Phosphorus placement may be a factor. McFarland said injection “works extremely well with a substantial response. Producers may reduce the soil test recommendation rate in half. A 60 pound per acre broadcast ate may be reduced to 30 pounds injected. Injection is particularly effective in wheat, especially forage wheat.”
He recommends injection 4 inches to 6 inches beside and below the seeded row.
He said turning the soil to incorporate phosphorus may be effective but is not economical “with the current cost of energy.”

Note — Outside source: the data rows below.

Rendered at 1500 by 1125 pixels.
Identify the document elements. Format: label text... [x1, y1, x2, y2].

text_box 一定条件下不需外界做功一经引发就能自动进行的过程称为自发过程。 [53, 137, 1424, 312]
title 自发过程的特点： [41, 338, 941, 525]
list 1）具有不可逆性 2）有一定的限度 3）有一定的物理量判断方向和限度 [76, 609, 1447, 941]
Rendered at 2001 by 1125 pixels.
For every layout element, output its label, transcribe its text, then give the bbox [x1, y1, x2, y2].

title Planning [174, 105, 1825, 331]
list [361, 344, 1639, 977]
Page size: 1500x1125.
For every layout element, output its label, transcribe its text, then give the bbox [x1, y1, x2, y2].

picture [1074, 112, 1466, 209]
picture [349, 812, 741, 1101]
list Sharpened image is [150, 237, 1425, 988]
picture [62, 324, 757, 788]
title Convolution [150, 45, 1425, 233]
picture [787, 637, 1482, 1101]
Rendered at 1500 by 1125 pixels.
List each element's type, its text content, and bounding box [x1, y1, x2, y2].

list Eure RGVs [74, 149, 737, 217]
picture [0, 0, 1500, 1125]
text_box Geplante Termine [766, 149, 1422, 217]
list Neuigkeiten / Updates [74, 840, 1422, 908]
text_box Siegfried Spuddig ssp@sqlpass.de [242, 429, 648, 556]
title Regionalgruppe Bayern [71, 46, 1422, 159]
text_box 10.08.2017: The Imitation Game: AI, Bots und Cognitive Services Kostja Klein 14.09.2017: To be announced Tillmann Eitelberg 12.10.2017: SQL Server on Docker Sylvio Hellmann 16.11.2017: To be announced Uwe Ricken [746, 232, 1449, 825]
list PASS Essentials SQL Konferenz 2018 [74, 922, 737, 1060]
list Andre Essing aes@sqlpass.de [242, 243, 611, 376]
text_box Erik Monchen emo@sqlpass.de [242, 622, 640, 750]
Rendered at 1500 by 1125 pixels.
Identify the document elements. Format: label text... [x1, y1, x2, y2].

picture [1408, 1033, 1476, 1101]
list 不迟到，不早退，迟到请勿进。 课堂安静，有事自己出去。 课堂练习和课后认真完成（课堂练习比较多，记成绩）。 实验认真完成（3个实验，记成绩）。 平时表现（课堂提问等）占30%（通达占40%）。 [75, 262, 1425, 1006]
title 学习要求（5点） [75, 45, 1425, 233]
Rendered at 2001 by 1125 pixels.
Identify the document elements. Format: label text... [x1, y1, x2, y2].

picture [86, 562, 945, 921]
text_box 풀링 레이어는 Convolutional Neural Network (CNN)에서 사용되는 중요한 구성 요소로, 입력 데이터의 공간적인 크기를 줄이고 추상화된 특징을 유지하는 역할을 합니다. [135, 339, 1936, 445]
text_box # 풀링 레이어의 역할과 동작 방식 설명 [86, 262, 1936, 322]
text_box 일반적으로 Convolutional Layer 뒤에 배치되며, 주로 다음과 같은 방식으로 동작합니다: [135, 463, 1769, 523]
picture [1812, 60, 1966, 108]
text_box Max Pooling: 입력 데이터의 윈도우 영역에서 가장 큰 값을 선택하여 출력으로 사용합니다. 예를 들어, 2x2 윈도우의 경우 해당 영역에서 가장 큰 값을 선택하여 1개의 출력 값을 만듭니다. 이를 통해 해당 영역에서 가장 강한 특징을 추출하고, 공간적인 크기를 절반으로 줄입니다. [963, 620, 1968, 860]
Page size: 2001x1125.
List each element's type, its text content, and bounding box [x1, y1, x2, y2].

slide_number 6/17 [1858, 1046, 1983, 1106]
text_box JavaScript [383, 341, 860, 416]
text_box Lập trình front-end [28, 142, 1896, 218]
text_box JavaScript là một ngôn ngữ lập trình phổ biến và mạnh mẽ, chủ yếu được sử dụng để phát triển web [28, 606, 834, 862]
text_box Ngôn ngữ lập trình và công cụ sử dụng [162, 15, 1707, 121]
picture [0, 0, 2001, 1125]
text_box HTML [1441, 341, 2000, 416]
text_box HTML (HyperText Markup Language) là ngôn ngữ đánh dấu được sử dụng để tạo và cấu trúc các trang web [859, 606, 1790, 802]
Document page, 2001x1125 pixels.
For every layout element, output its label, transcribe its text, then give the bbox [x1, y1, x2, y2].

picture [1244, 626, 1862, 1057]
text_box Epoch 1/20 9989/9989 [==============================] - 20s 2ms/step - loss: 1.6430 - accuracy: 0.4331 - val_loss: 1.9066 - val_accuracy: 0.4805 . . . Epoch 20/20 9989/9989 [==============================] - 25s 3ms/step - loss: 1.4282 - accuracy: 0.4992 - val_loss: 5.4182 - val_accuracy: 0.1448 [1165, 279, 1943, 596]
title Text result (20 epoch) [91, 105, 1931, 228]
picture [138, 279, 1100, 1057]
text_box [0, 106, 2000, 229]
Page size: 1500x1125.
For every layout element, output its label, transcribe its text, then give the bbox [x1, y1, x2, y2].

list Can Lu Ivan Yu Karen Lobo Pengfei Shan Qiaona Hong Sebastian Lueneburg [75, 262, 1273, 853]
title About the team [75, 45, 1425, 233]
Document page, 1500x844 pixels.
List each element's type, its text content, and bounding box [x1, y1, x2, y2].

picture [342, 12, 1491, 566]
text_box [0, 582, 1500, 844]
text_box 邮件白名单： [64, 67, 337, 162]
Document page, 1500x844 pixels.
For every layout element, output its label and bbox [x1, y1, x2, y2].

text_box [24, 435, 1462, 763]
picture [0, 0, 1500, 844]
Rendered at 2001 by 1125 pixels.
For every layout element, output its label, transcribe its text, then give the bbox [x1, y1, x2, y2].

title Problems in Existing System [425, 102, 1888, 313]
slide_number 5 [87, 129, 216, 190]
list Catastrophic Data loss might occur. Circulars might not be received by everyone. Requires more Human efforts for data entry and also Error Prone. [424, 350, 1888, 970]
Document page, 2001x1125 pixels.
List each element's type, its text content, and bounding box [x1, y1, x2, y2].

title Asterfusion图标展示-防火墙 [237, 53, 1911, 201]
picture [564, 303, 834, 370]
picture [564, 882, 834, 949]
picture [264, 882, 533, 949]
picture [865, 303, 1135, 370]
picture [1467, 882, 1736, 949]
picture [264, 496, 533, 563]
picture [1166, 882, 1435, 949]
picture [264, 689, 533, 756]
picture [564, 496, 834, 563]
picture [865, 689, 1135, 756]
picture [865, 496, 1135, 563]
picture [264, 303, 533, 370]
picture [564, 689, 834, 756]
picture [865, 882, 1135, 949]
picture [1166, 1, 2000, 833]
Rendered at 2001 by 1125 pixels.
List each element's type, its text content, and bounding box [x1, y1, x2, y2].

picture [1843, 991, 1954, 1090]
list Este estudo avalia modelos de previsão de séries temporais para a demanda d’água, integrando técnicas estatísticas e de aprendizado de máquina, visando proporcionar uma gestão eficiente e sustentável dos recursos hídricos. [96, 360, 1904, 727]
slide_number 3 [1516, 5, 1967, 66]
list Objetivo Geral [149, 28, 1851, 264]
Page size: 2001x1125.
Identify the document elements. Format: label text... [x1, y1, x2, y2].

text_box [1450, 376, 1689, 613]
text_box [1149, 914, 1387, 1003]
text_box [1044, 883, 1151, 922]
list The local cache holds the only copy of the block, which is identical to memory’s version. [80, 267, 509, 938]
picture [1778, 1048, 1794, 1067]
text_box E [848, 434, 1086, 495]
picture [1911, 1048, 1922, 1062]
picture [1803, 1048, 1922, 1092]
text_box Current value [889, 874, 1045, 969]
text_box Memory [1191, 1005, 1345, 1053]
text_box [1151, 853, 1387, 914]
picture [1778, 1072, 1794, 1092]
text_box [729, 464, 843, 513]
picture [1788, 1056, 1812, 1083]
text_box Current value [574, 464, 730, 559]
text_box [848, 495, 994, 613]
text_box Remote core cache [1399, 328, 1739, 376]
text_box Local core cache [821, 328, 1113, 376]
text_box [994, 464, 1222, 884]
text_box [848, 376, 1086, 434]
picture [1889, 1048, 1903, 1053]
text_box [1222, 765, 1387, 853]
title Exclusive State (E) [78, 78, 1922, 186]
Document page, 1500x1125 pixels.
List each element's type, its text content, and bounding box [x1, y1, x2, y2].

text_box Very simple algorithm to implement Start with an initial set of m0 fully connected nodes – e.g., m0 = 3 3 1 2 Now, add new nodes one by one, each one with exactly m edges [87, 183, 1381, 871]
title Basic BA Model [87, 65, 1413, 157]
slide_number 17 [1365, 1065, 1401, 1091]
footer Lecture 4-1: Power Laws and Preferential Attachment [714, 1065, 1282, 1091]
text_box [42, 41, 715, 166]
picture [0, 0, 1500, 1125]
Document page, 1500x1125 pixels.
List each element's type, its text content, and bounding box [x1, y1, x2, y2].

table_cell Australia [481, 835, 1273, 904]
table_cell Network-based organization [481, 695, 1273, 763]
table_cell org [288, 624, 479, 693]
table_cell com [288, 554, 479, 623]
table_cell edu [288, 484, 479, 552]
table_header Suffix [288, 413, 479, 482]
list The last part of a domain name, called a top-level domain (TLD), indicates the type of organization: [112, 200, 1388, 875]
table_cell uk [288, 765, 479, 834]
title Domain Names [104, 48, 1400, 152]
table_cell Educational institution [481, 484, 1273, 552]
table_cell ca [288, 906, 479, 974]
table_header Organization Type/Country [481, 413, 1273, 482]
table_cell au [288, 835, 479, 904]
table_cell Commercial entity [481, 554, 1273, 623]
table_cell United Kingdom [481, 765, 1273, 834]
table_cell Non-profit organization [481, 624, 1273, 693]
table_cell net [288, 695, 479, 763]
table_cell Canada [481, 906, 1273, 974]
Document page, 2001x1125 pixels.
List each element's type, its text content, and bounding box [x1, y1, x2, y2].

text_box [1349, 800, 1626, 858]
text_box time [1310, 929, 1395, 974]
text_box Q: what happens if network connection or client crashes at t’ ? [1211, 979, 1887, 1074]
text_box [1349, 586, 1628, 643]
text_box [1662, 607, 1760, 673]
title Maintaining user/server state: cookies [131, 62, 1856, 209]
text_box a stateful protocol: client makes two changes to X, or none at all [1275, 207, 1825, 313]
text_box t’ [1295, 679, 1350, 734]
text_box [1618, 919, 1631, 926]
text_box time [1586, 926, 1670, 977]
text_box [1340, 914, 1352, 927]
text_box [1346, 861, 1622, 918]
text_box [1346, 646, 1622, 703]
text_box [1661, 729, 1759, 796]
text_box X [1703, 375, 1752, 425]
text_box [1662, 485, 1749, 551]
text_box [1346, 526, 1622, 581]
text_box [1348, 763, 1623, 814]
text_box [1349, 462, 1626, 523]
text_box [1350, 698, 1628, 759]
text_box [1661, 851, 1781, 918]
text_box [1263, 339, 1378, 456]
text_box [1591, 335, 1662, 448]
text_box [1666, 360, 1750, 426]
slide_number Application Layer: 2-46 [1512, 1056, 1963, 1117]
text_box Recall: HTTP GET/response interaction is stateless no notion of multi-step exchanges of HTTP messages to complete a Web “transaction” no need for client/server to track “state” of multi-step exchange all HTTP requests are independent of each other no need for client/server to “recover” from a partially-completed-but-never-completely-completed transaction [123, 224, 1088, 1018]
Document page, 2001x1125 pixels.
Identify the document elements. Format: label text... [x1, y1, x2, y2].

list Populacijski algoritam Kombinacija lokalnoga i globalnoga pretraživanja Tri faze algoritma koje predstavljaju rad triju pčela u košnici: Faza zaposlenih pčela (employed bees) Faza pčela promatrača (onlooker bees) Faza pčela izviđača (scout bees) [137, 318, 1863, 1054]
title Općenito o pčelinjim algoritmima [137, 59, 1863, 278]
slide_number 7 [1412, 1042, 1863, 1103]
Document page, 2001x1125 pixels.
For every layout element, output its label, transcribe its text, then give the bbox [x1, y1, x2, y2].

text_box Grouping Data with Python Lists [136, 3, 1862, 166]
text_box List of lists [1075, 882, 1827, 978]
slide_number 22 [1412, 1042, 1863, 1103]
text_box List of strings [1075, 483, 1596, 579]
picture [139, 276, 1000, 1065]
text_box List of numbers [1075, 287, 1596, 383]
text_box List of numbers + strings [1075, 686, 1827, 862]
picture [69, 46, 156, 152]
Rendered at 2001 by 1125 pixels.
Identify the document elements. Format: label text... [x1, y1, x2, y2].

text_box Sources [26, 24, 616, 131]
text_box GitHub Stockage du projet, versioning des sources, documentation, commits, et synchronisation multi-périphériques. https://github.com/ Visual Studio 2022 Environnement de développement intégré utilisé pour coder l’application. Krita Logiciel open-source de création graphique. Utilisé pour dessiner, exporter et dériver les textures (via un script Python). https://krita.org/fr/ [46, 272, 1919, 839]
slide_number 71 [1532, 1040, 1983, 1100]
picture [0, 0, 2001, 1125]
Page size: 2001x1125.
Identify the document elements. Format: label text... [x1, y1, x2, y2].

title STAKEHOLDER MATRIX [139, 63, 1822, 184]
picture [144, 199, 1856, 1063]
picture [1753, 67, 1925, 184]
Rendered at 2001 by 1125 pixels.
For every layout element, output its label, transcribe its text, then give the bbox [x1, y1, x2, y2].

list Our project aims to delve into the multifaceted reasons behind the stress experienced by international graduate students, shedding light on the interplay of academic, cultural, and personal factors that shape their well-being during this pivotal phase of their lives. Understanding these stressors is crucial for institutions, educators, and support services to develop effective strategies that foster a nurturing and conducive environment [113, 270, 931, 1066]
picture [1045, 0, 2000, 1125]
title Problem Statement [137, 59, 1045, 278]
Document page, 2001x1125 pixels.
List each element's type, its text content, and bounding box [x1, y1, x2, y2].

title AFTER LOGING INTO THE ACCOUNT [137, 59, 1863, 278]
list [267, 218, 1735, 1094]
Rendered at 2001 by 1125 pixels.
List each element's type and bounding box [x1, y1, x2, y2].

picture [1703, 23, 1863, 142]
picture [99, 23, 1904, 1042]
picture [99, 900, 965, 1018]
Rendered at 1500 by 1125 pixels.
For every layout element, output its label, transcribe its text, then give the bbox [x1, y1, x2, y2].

Potassium, McFarland said, “is extremely important. Corn needs more potassium than nitrogen. Potassium may occur naturally in the soil and a sample from 6 inches to 18 inches may show producers they don’t need as much as they might have thought. Deep sampling can save money at current potassium prices. It’s expensive.”
He said renovation time for pastureland is a good opportunity to apply potassium.
Micronutrients zinc and iron also play important roles in plant growth and health. He recommends testing for micronutrients every three to five years. “Don’t get to deficiency, however. By that time, damage has been done.”
He said some farmers may consider alternative fertilizer sources such as manures, composts and biosolids. “The value depends on the nutrient content. Biosolids may have a guaranteed analysis; the others do not, so have them tested.”
He said price of these alternative nutrients may be pretty good. “But farmers may need a nitrogen booster. Compost and manure value may also depend on the animal it came from and how the material is handled. He said broiler litter provides a fairly good nutrient analysis and is often a good buy.
“But test the material then do the math to determine the cost per pound of nutrient.”